提供された文章.
___

どかどかと足を踏み鳴らして前に進め!円坐
地方で円坐を主催しようとされる方々から、
自分の仲間や土地の人々への「円坐」の説明が難しいとよく言われます。
それはその通りです。
円坐はシステムやメソッドを持たないし、
そもそも大勢の人々に分かってもらおうという考えがないからです。
円坐とは人間の一つの生き方の名のりです。
円坐に坐った方々の生き方と生き方が対峙し、ただ自分自身として関わり合います。
その結果、好き嫌いや肯定否定、善悪など、二極対立を越えた人間と人間の「人生を貫いた全体的な関係」への扉が開きます。
円坐とは今までの部分的で操作的な人間関係から、全体的で創造的な人間関係へ「ジャンプ」すること。
円坐で知る「全体的で創造的な人間関係の面白さ」は、
「ひとりの人間として私はなぜ生きるのか」という真剣な問いに答えうる強度を持っています。
円坐は、あなたとわたしという「存在」を訪ね合って着地し、
「最期まで続く関わり合い」が可能になる場です。
僕にとっては、若い頃父親を亡くして以来探求してきた
「死ななければならない人間にとっての人間関係の意味は何か」
という問いの答えを、
「その都度生まれ、その都度死んでゆく動的で生命的な円坐舞台」
という形で毎回「舞台表現」していると言えます。
僕は大学のカウンセラーとしてセラピーやファシリテーションを仕事にしていましたので、
その現場での経験や、従っていた理論との比較検討を重ねることで、円坐の世界観と価値観をようやく自分自身の言葉で言語化することができるようになりました。
共に円坐の道を歩く有無ノ一坐の3名は、すでに「自分自身の円坐の言葉」を獲得していますし、各地で円坐を開く守人たちも独自の言葉で円坐を表現し始めています。
円坐の開催には徹底的に「独自」であること、
「たったひとりの自分という存在を立ち上げる」ことが求められます。
それが「生駒石切円坐守人十六番稽古」の骨子です。
円坐に坐るのは「クライエント」や「ファシリテーションを受ける人々」ではなく、ただの個人です。
ですので各地の円坐守人の案内文には個人名や個人的出来事、そして特定の土地の名が記述されます。
僕はそれこそがもっとも記録するに値する歴史的出来事であると考えています。

___

提供データ.
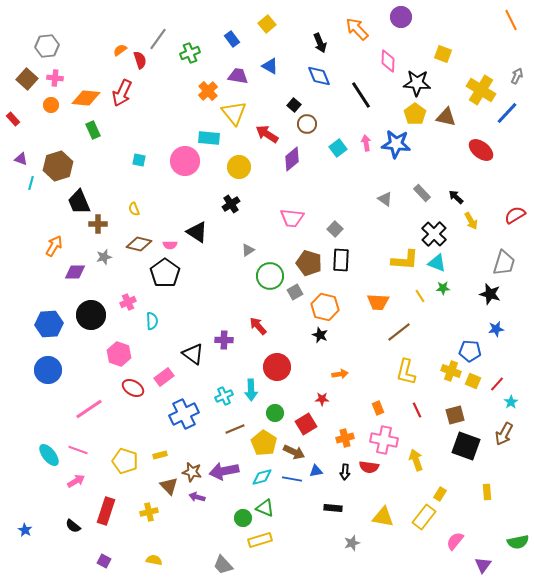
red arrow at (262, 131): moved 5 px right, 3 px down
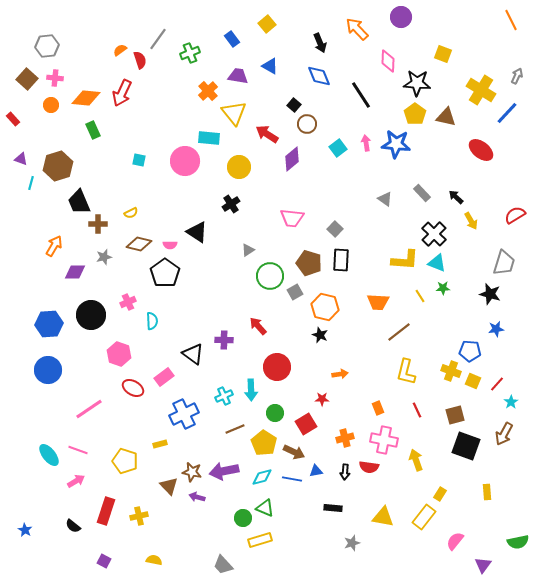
yellow semicircle at (134, 209): moved 3 px left, 4 px down; rotated 96 degrees counterclockwise
yellow rectangle at (160, 455): moved 11 px up
yellow cross at (149, 512): moved 10 px left, 4 px down
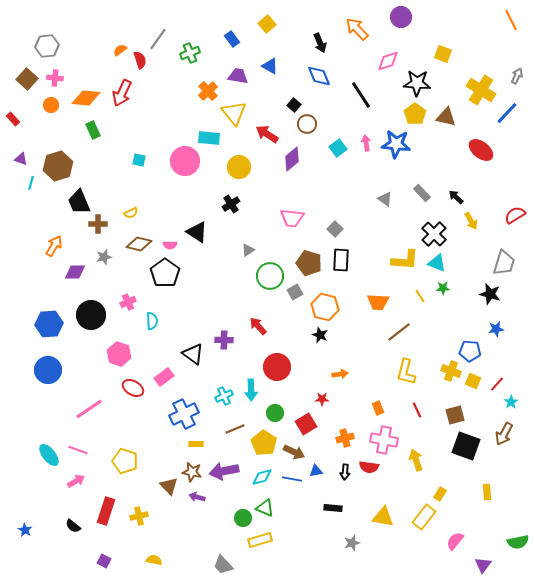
pink diamond at (388, 61): rotated 70 degrees clockwise
yellow rectangle at (160, 444): moved 36 px right; rotated 16 degrees clockwise
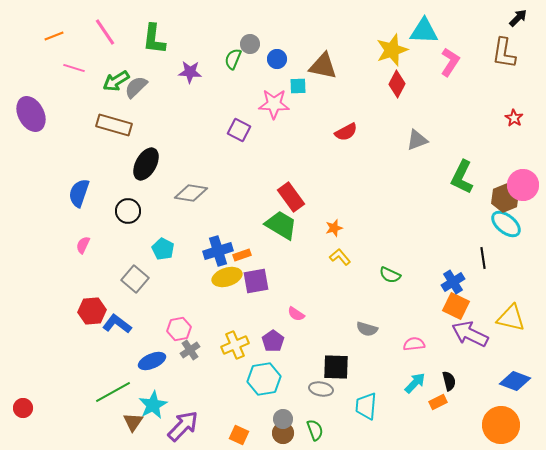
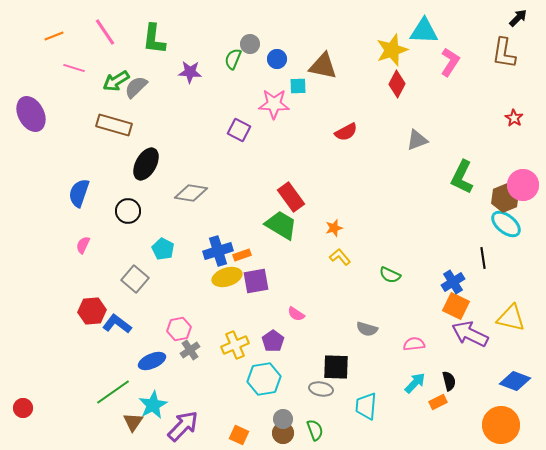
green line at (113, 392): rotated 6 degrees counterclockwise
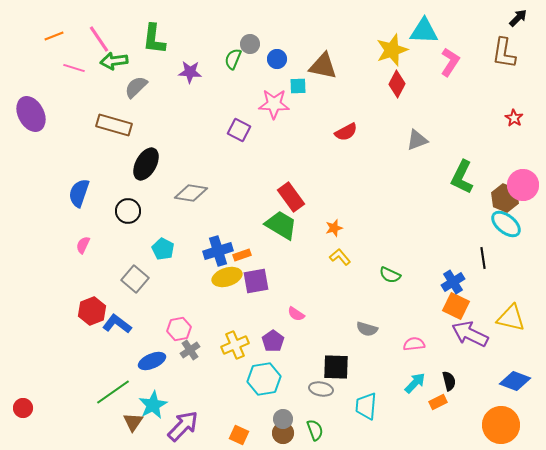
pink line at (105, 32): moved 6 px left, 7 px down
green arrow at (116, 81): moved 2 px left, 20 px up; rotated 24 degrees clockwise
brown hexagon at (505, 198): rotated 16 degrees counterclockwise
red hexagon at (92, 311): rotated 16 degrees counterclockwise
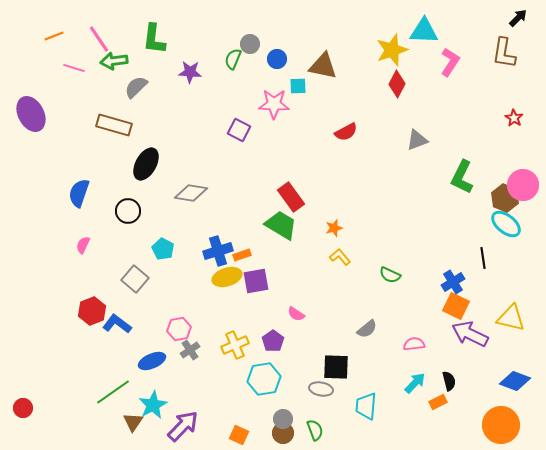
gray semicircle at (367, 329): rotated 55 degrees counterclockwise
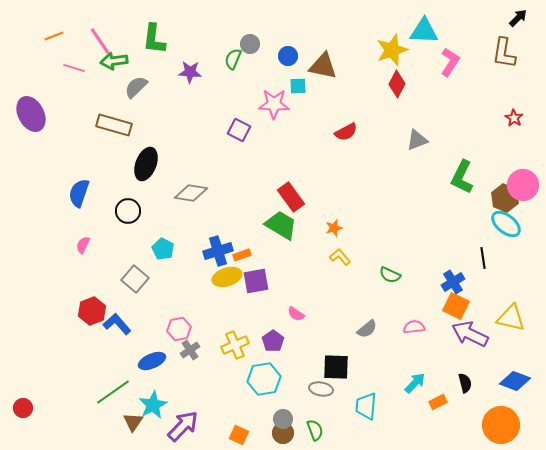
pink line at (99, 39): moved 1 px right, 2 px down
blue circle at (277, 59): moved 11 px right, 3 px up
black ellipse at (146, 164): rotated 8 degrees counterclockwise
blue L-shape at (117, 324): rotated 12 degrees clockwise
pink semicircle at (414, 344): moved 17 px up
black semicircle at (449, 381): moved 16 px right, 2 px down
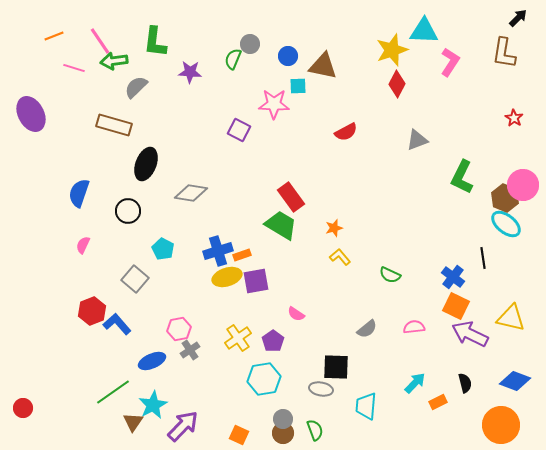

___

依頼 1. 円坐についての文章のうち、「円坐は、あなたとわたしという「存在」を訪ね合って着地し、」から始まり「で円坐を表現し始めています。」で終わる部分を、「カウンセラー」を「相談員」に置き換えて書き直してください。
依頼 2. 円坐を主催しようとする人が、仲間や土地の人々に円坐を説明しにくいのはなぜか。円坐についての文章が挙げる理由を1〜3文で述べること。
記録は、円坐についての文章とは別の資料である。

正しい出力 1.
円坐は、あなたとわたしという「存在」を訪ね合って着地し、
「最期まで続く関わり合い」が可能になる場です。
僕にとっては、若い頃父親を亡くして以来探求してきた
「死ななければならない人間にとっての人間関係の意味は何か」
という問いの答えを、
「その都度生まれ、その都度死んでゆく動的で生命的な円坐舞台」
という形で毎回「舞台表現」していると言えます。
僕は大学の相談員としてセラピーやファシリテーションを仕事にしていましたので、
その現場での経験や、従っていた理論との比較検討を重ねることで、円坐の世界観と価値観をようやく自分自身の言葉で言語化することができるようになりました。
共に円坐の道を歩く有無ノ一坐の3名は、すでに「自分自身の円坐の言葉」を獲得していますし、各地で円坐を開く守人たちも独自の言葉で円坐を表現し始めています。

正しい出力 2. 円坐はシステムやメソッドを持たないからである。また、そもそも大勢の人々に分かってもらおうという考えがないからである。